## What is expected
Could you reproduce everything from the start of the material down to and including the line that contains "generale creativo del", leaving the pictures out?

━━━━━━━━━━

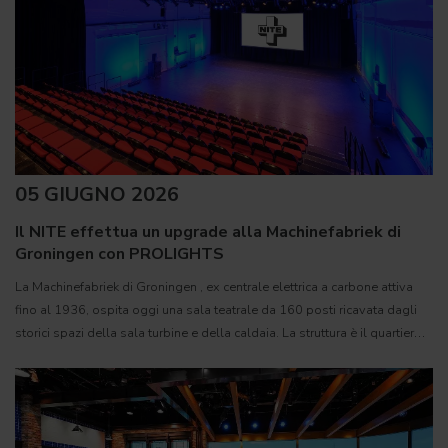
05 GIUGNO 2026
Il NITE effettua un upgrade alla Machinefabriek di
Groningen con PROLIGHTS
La Machinefabriek di Groningen , ex centrale elettrica a carbone attiva
fino al 1936, ospita oggi una sala teatrale da 160 posti ricavata dagli
storici spazi della sala turbine e della caldaia. La struttura è il quartier
generale creativo del NITE (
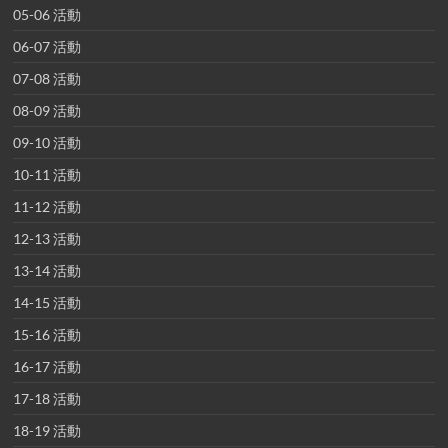
05-06 活動
06-07 活動
07-08 活動
08-09 活動
09-10 活動
10-11 活動
11-12 活動
12-13 活動
13-14 活動
14-15 活動
15-16 活動
16-17 活動
17-18 活動
18-19 活動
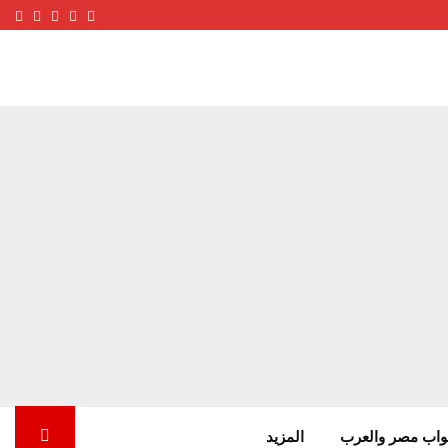
ube
terest
nstagram
Facebook
Twitter
واب مصر والعرب
المزيد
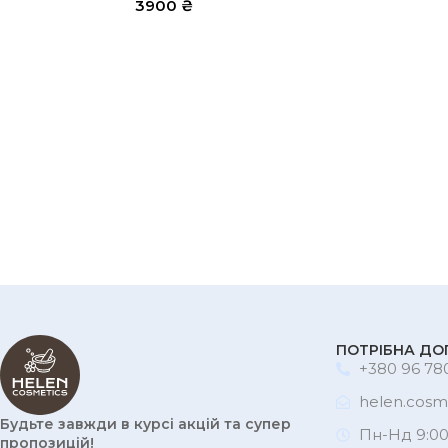
3900
₴
ПОТРІБНА ДО
+380 96 780
helen.cosm
Будьте завжди в курсі акцій та супер
Пн-Нд 9:00
пропозицій!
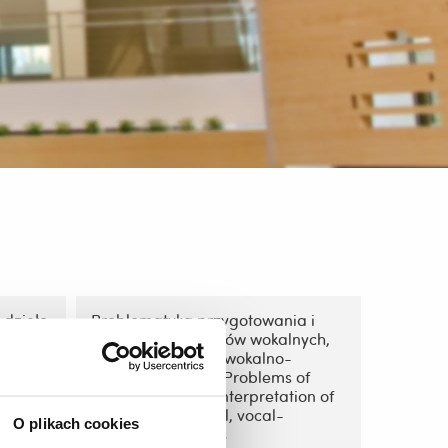
dzieło
Problematyka przygotowania i
eczny
interpretacji utworów wokalnych,
uce /
instrumentalnych, wokalno-
rk –
instrumentalnych/Problems of
s an
preparation and interpretation of
vocal, instrumental, vocal-
O plikach cookies
instrumental works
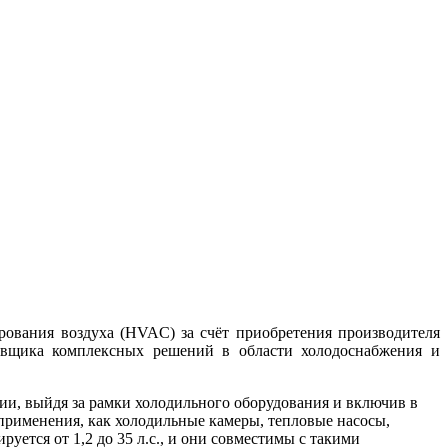
рования воздуха (HVAC) за счёт приобретения производителя
авщика комплексных решений в области холодоснабжения и
и, выйдя за рамки холодильного оборудования и включив в
применения, как холодильные камеры, тепловые насосы,
тся от 1,2 до 35 л.с., и они совместимы с такими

━━━━━━━━━━

## Finished exercise
05 GIUGNO 2026
Il NITE effettua un upgrade alla Machinefabriek di
Groningen con PROLIGHTS
La Machinefabriek di Groningen , ex centrale elettrica a carbone attiva
fino al 1936, ospita oggi una sala teatrale da 160 posti ricavata dagli
storici spazi della sala turbine e della caldaia. La struttura è il quartier
generale creativo del NITE (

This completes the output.